A federal judge ruled that the trustee charged with recovering assets lost in Bernard Madoff’s Ponzi scheme does not have standing to sue banks and other institutions on behalf of victims for failing to detect the fraud.
In a ruling issued Thursday, United States District Judge Jed Rakoff said that the bankruptcy trustee, Irving Picard, cannot make claims against third parties for money that was not received from Madoff.
In addition to trying to recoup funds from Madoff investors who had received payouts in excess of their deposits, Picard has sued banks and other entities that helped to funnel money to Madoff’s operations. Picard has argued that such banks violated their duties to investors by ignoring evidence that Madoff was engaged in a fraud.
Rakoff blocked $8.6 billion in claims from a lawsuit that Picard had initiated against the London-based bank, HSBC, and a pair of other defendants. The ruling could affect Picard’s other lawsuits against banks as well.

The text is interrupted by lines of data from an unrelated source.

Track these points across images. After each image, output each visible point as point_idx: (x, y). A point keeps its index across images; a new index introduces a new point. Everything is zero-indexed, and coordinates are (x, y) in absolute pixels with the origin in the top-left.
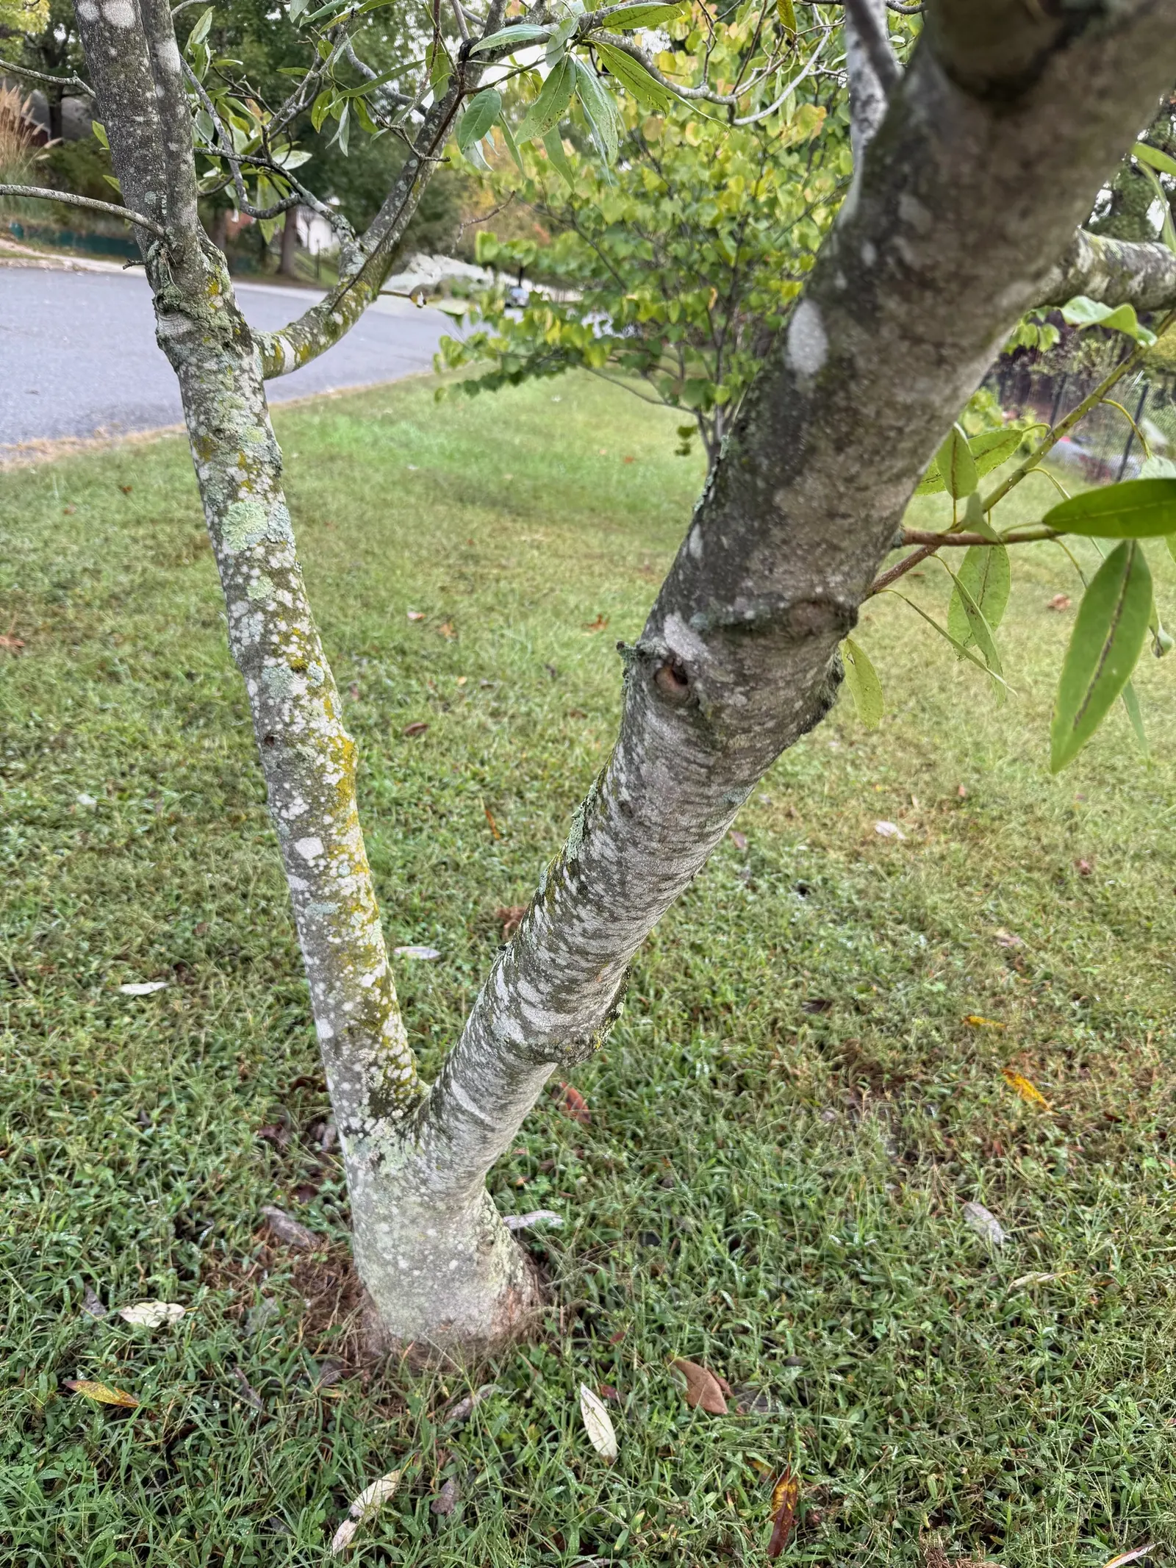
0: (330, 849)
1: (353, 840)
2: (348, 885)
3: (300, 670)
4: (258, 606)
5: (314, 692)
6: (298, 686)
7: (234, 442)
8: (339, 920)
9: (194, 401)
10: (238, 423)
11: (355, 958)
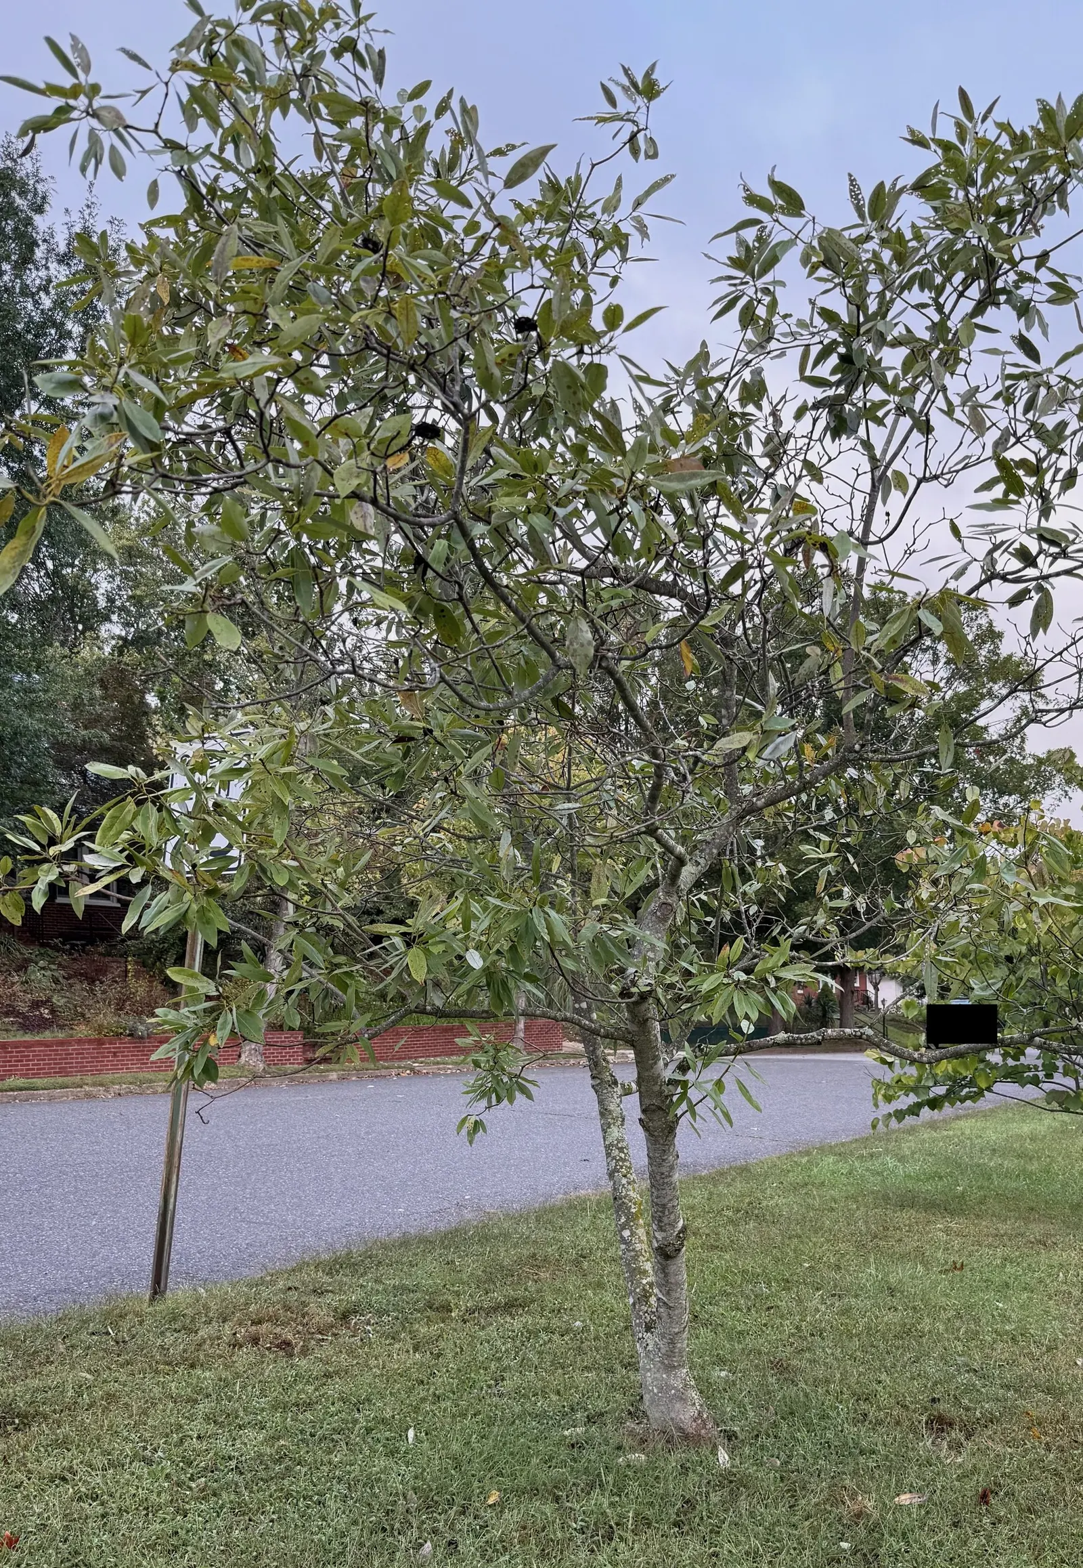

Rakoff ruled that the trustee could not represent the interests of Madoff’s victims in suits against third parties that did not involve money paid out by Madoff. He ruled that the bankruptcy trustee’s proper role was to recover assets on behalf of the debtor, in this case Madoff’s firm.
The judge’s ruling, however, does not prevent investors themselves from pursuing legal action against such third parties.
Hours before the judge’s ruling, Picower had announced a settlement of $1 billion with Tremont Partners, a Madoff feeder fund.
So far Picower has recovered almost half of the $17 billion in claims on principal invested with Madoff.